◆ WRITTEN TASK ◆
Arrange the lines of all the records below as a numbered list, leaving out any blank lines. Do not include the pictures in your answer.
## begin ENTRIES SHOWN
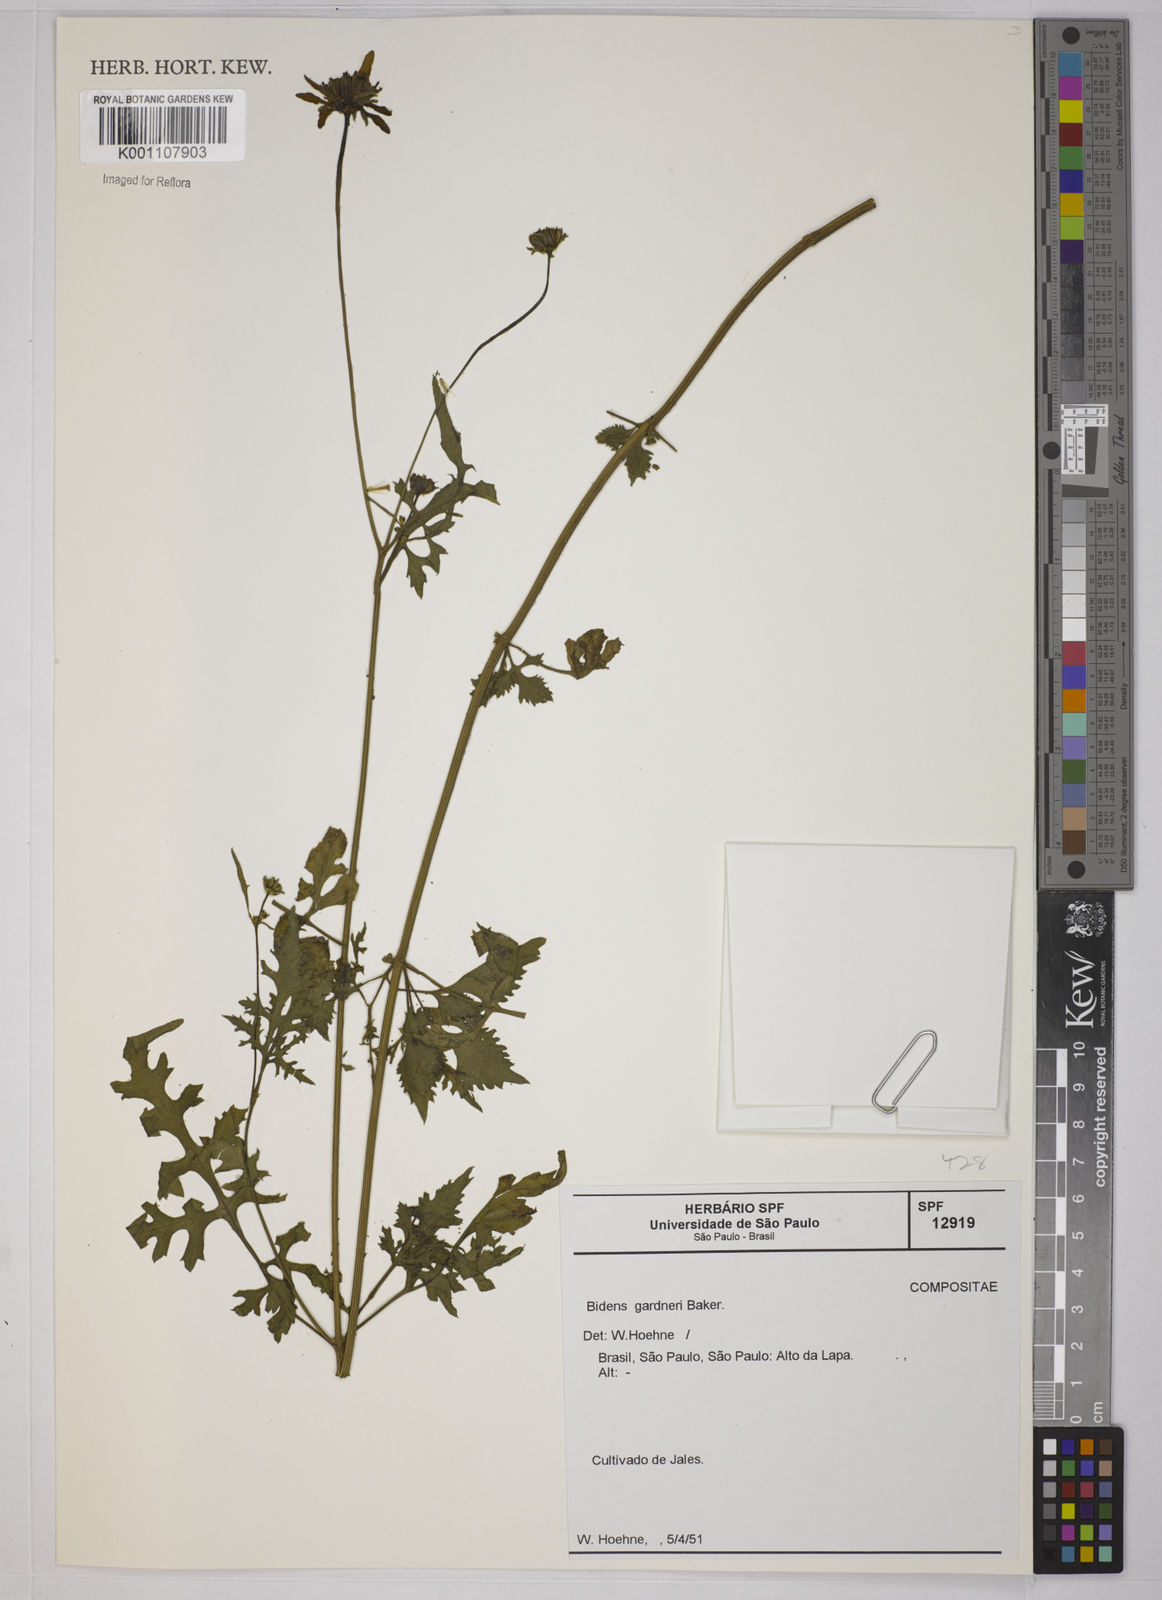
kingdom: Plantae
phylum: Tracheophyta
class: Magnoliopsida
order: Asterales
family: Asteraceae
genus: Bidens
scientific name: Bidens gardneri
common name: Ridge beggartick
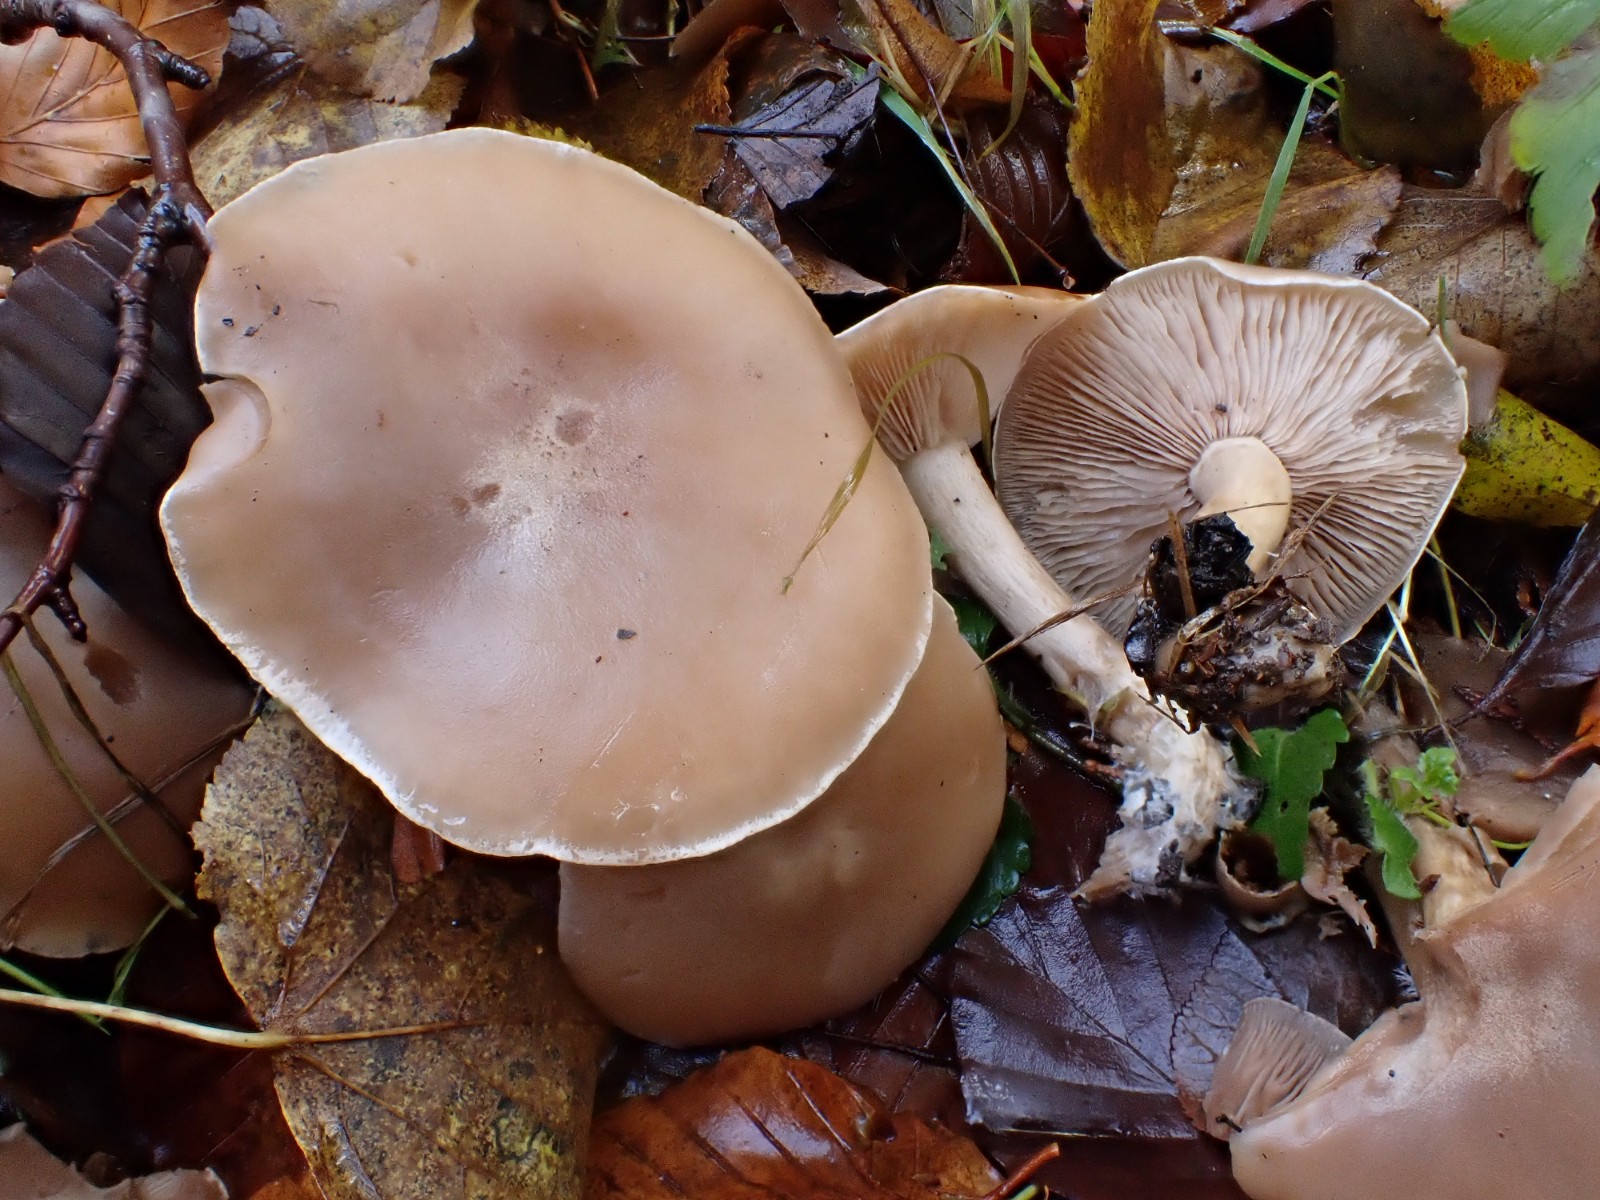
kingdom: Fungi
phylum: Basidiomycota
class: Agaricomycetes
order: Agaricales
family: Tricholomataceae
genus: Lepista
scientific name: Lepista irina
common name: violduftende hekseringshat
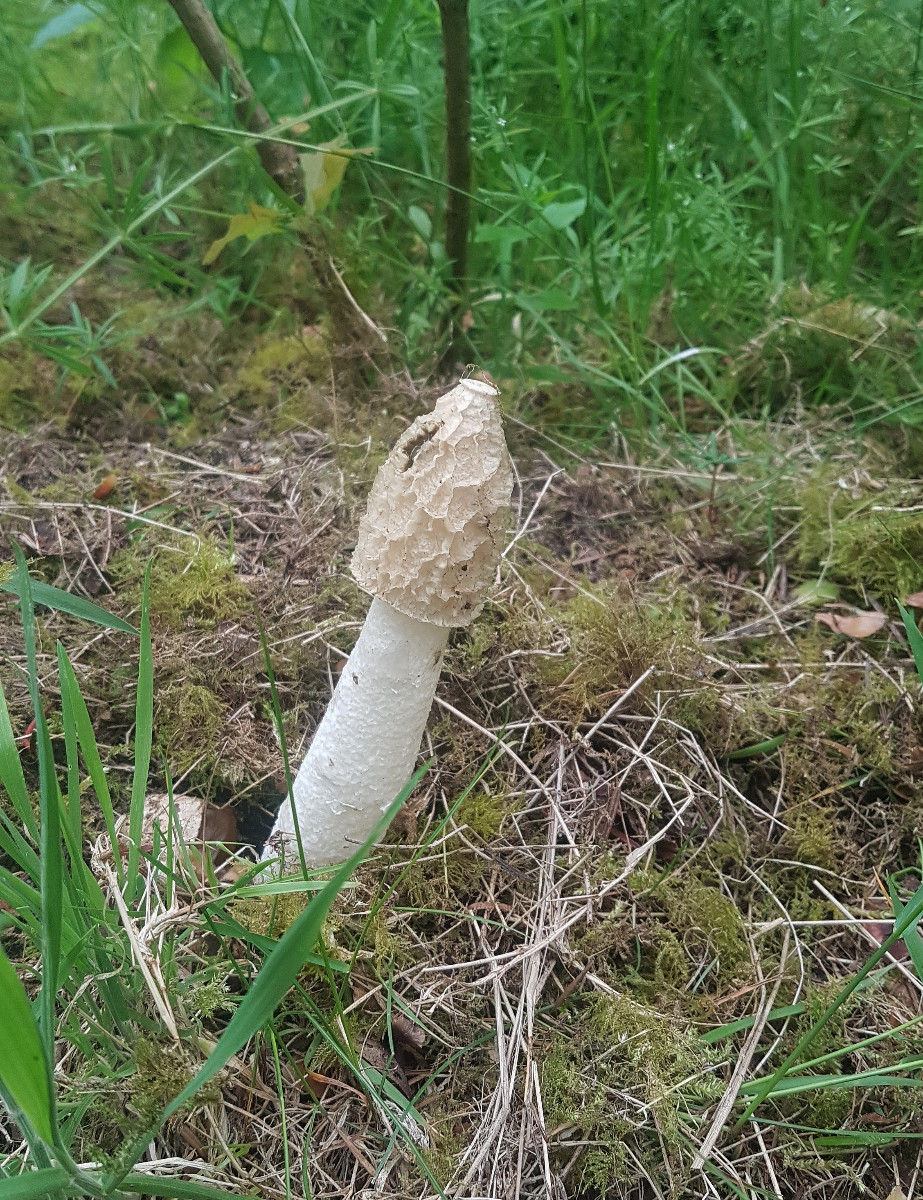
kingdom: Fungi
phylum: Basidiomycota
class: Agaricomycetes
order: Phallales
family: Phallaceae
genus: Phallus
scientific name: Phallus impudicus
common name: almindelig stinksvamp
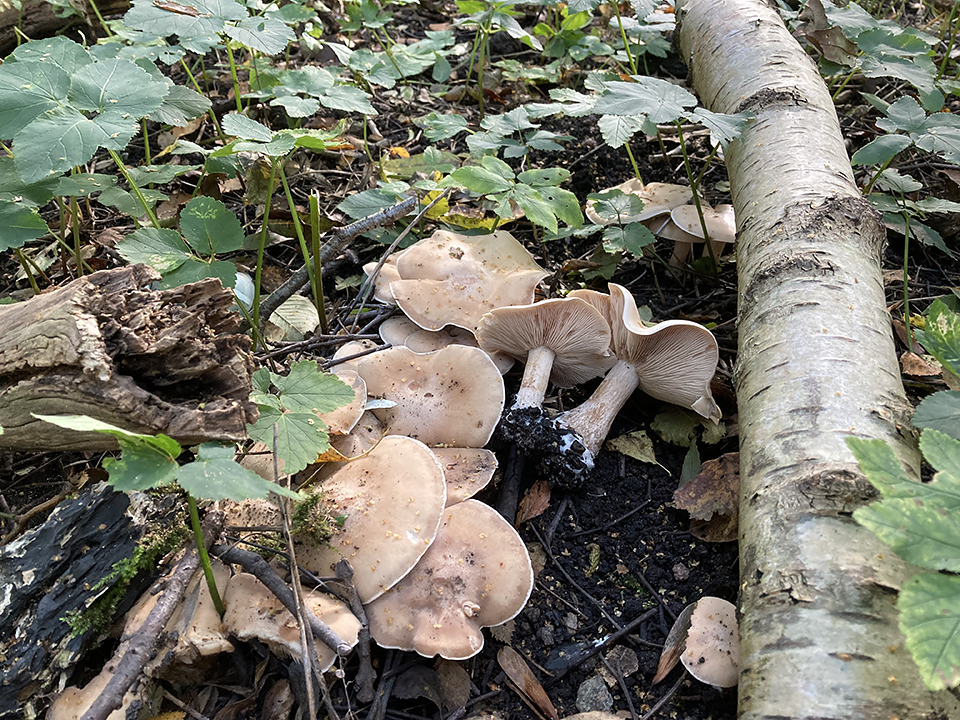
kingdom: Fungi
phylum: Basidiomycota
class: Agaricomycetes
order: Agaricales
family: Tricholomataceae
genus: Lepista
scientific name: Lepista irina
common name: violduftende hekseringshat
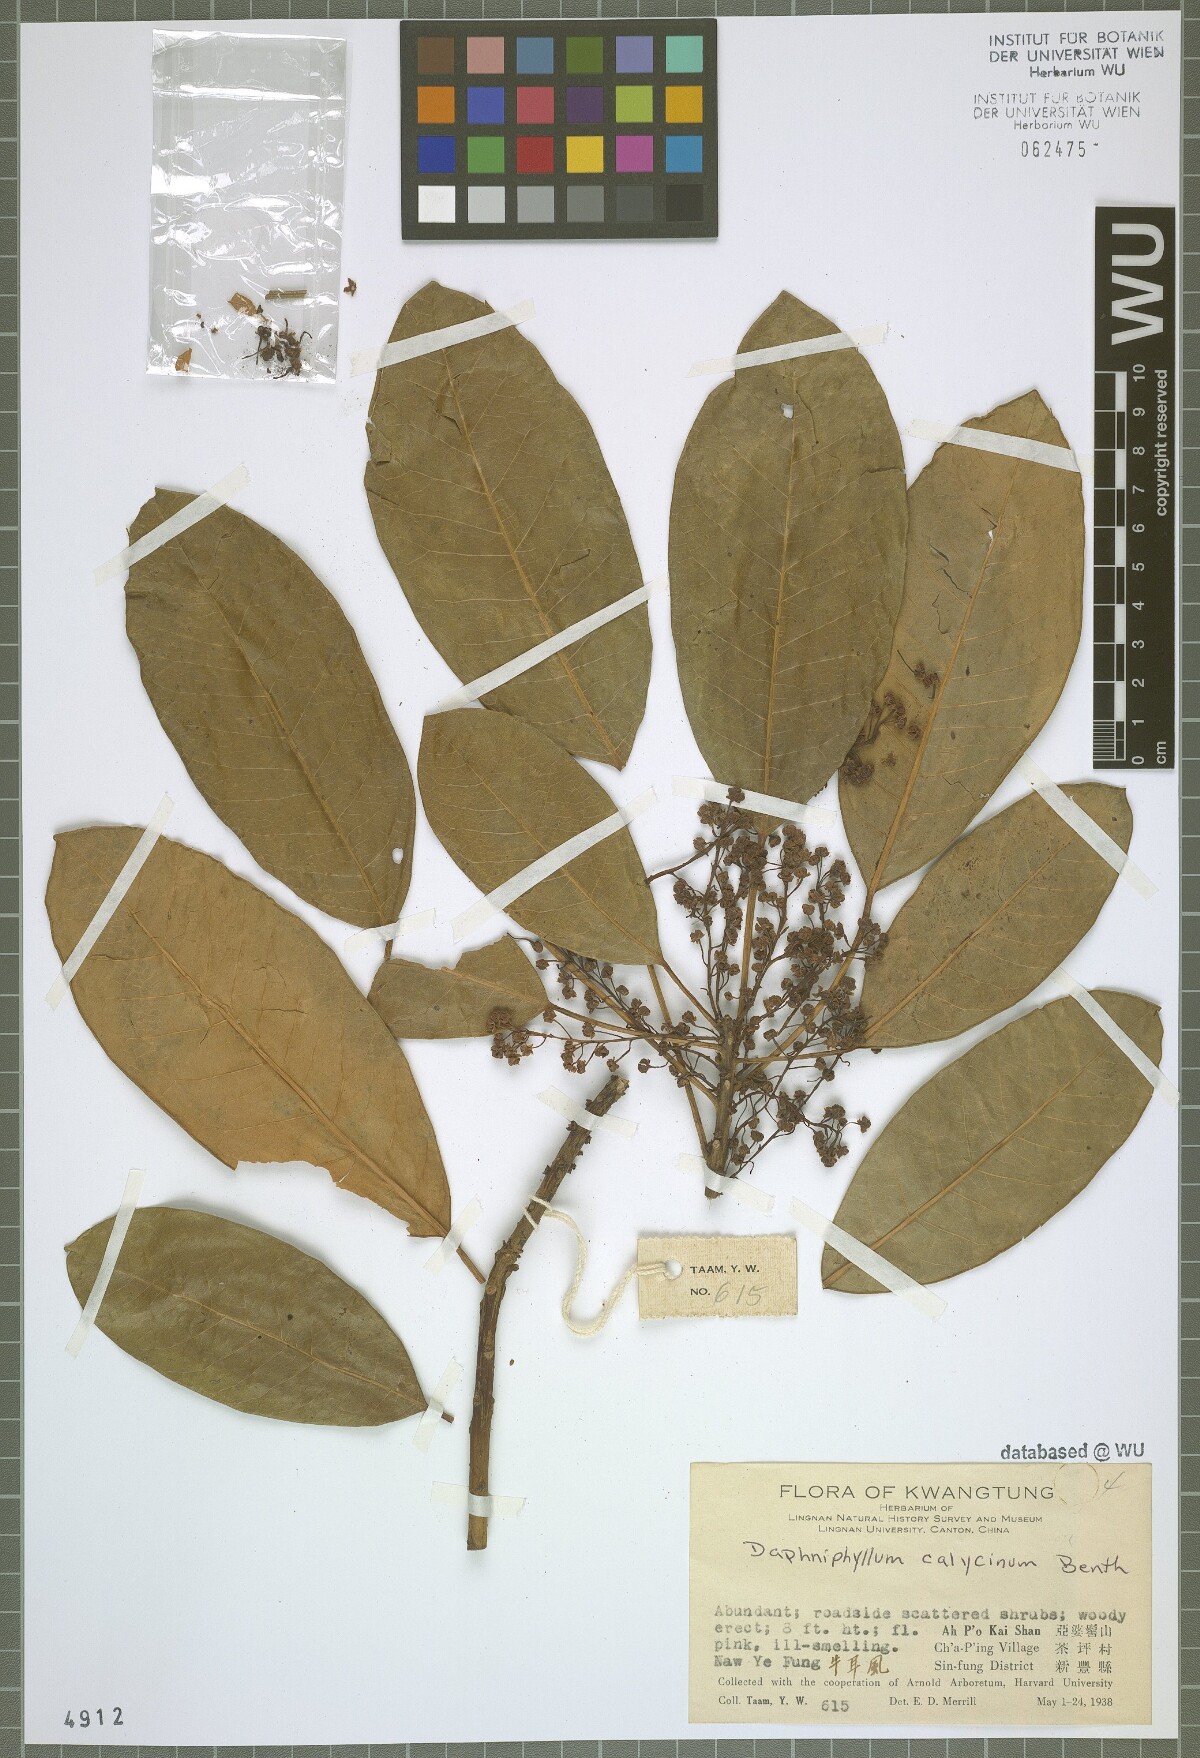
## end ENTRIES SHOWN
◆ TASK SOLUTION ◆
1. kingdom: Plantae
2. phylum: Tracheophyta
3. class: Magnoliopsida
4. order: Asterales
5. family: Asteraceae
6. genus: Bidens
7. scientific name: Bidens gardneri
8. common name: Ridge beggartick
9. kingdom: Fungi
10. phylum: Basidiomycota
11. class: Agaricomycetes
12. order: Agaricales
13. family: Tricholomataceae
14. genus: Lepista
15. scientific name: Lepista irina
16. common name: violduftende hekseringshat
17. kingdom: Fungi
18. phylum: Basidiomycota
19. class: Agaricomycetes
20. order: Phallales
21. family: Phallaceae
22. genus: Phallus
23. scientific name: Phallus impudicus
24. common name: almindelig stinksvamp
25. kingdom: Fungi
26. phylum: Basidiomycota
27. class: Agaricomycetes
28. order: Agaricales
29. family: Tricholomataceae
30. genus: Lepista
31. scientific name: Lepista irina
32. common name: violduftende hekseringshat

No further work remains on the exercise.